When I became involved with ‘knowledge management’ in a large science and technology organisation (over 10,000 staff), the subtle role of conversations became apparent. Sometimes even little asides or passing comments could lead to unexpected and interesting connections and occasionally even opportunities.
Persuing this topic further, it’s helpful to distinguish between discussions and dialogue (see table above). Most conversations are discussions as having a dialogue is actually quite hard (perhaps because we’ve all been educated that way?).
There is plenty of advice on how to promote dialogue between people but a lot of it seems to me to be rather theoretical and tricky to implement in practice. In fact a good test is whether the person promoting the advice actually does what he/she recommends, personally (from meetings and conferences) I had quite a few negative experiences! I don’t think it was deliberate, it’s just that true dialogue is really hard and takes work, a discussion is far easier (see again table above).

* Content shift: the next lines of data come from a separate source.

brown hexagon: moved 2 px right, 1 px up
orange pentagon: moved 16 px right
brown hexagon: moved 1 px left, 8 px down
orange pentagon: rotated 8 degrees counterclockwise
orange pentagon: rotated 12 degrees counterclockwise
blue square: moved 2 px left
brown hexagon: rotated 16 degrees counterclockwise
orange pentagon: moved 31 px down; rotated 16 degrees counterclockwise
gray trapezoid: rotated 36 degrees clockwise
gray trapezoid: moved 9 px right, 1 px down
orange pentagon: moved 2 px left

An important component of illuminating conversations is the art of (deeply) listening.
In this context, I came across this quote from documentary filmmaker Valarie Kaur:
“Deep listening is an act of surrender. We risk being changed by what we hear.

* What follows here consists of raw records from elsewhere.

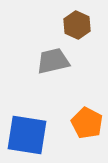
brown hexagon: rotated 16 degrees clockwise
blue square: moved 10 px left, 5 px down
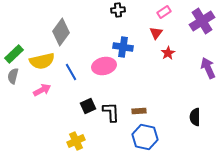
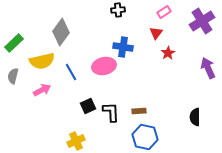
green rectangle: moved 11 px up
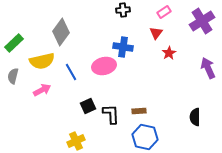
black cross: moved 5 px right
red star: moved 1 px right
black L-shape: moved 2 px down
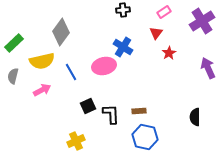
blue cross: rotated 24 degrees clockwise
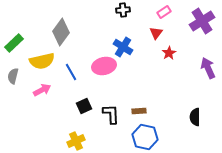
black square: moved 4 px left
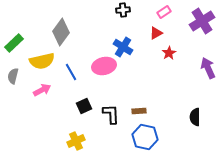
red triangle: rotated 24 degrees clockwise
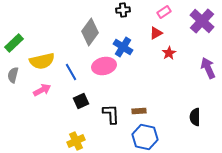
purple cross: rotated 15 degrees counterclockwise
gray diamond: moved 29 px right
gray semicircle: moved 1 px up
black square: moved 3 px left, 5 px up
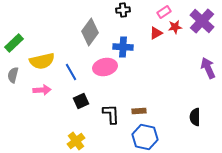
blue cross: rotated 30 degrees counterclockwise
red star: moved 6 px right, 26 px up; rotated 24 degrees clockwise
pink ellipse: moved 1 px right, 1 px down
pink arrow: rotated 24 degrees clockwise
yellow cross: rotated 12 degrees counterclockwise
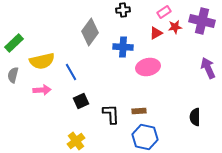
purple cross: rotated 30 degrees counterclockwise
pink ellipse: moved 43 px right
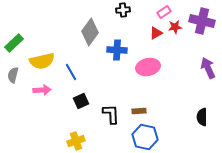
blue cross: moved 6 px left, 3 px down
black semicircle: moved 7 px right
yellow cross: rotated 18 degrees clockwise
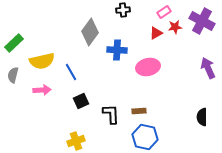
purple cross: rotated 15 degrees clockwise
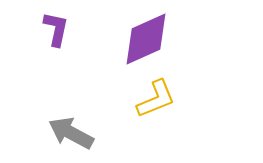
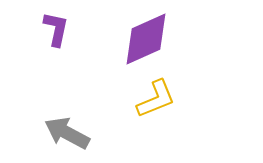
gray arrow: moved 4 px left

When I really want to hear another person’s story, I try to leave my preconceptions at the door and draw close to their telling. I am always partially listening to the thoughts in my own head when others are speaking, so I consciously quiet my thoughts and begin to listen with my senses.
Empathy is cognitive and emotional—to inhabit another person’s view of the world is to feel the world with them. But I also know that it’s okay if I don’t feel very much for them at all. I just need to feel safe enough to stay curious.
The most critical part of listening is asking what is at stake for the other person. I try to understand what matters to them, not what I think matters. Sometimes I start to lose myself in their story. As soon as I notice feeling unmoored, I try to pull myself back into my body, like returning home. As Hannah Arendt says, ‘One trains one’s imagination to go visiting.’ When the story is done, we must return to our skin, our own worldview, and notice how we have been changed by our visit.”
I found the first sentence quite powerful:
“Deep listening is an act of surrender. We risk being changed by what we hear.”
It made me realise that there is an emotional component involved, it’s not a strictly rational process. The power of the conversation is that it might change you, hopefully for better but also possibly for worse, and that is something you just have to live with. There is no certainty. From the last line of the quote:
“When the story is done, we must return to our skin, our own worldview, and notice how we have been changed by our visit.”
So after a dialogue, to benefit you need to be quite self-aware and that’s only something you can do yourself (through reflection etc). It’s a complicated but potentially highly rewarding process and experience.
Going back to listening, here are some additional aspects to think about (quoted from here):
a) We keep latching onto factual details: we go on about times, places, external movements – not realising that things become interesting only when people say what they feel about what happened, not merely what happened.
b) We often get overwhelmed by an emotion we experienced and insist upon it rather than attempting to explain it. So we say, again and again, ‘it was so beautiful’ or ‘it was the scariest thing in the world’ but without accurately unpacking the feeling and thereby being able to make it live in someone else’s mind.
c) Just when we promise to get a bit interesting with our narration, we take fright. We get scared of our own emotions, which can threaten to trigger feelings of unbearable sadness, confusion and excitement. We take flight into superficiality.
d) Then we don’t stick with one story. There is so much in our minds, we keep opening up new subplots.
So when listening, stop your companion digressing; say things like, ‘So a minute ago you were saying that….’ Bring them back to the last coherent and emotionally ‘alive’ part of the story. Draw them away from numb surface details to deeper emotional realities. Ask: ‘what did that feel like for you…?’
Finally, and perhaps a tad more optimistically:
“That way, listening is no longer a chore. It’s about the most interesting thing we can do!”